::: Supplied material :::

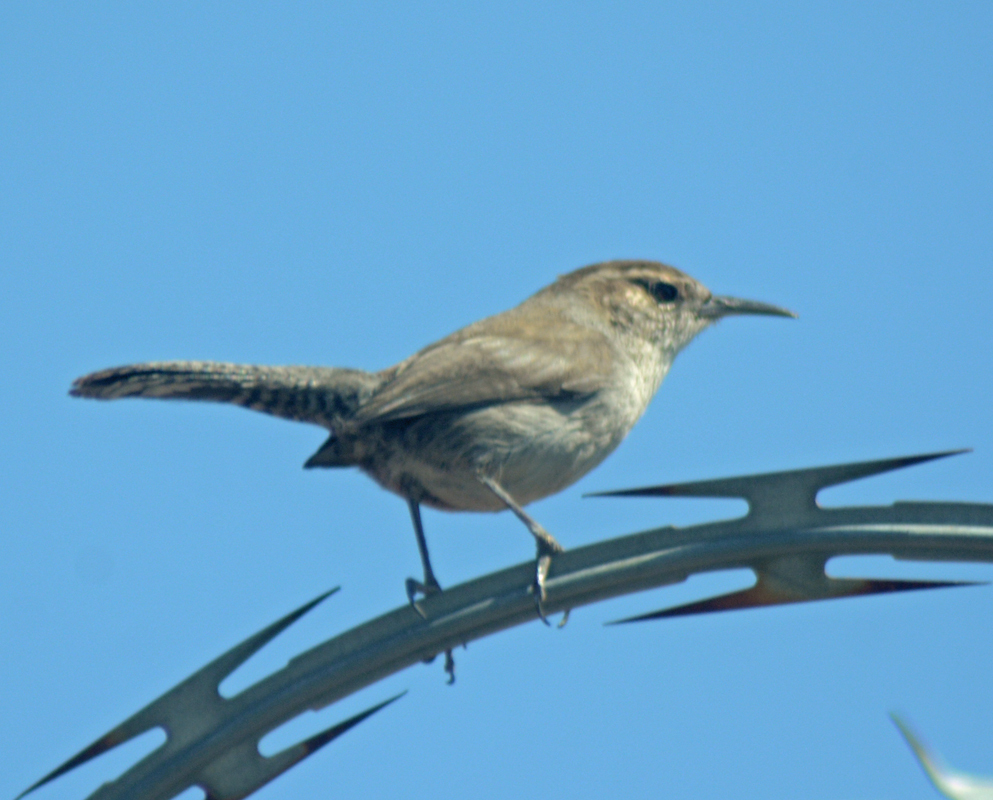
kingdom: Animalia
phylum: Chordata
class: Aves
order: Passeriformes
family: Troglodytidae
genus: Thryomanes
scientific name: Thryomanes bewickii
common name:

:::

* Exercise: Can you write out the material again with "common name" changed to "vernacular name", keeping every other line the same and omitting the pictures?

* Result of the exercise:
kingdom: Animalia
phylum: Chordata
class: Aves
order: Passeriformes
family: Troglodytidae
genus: Thryomanes
scientific name: Thryomanes bewickii
vernacular name:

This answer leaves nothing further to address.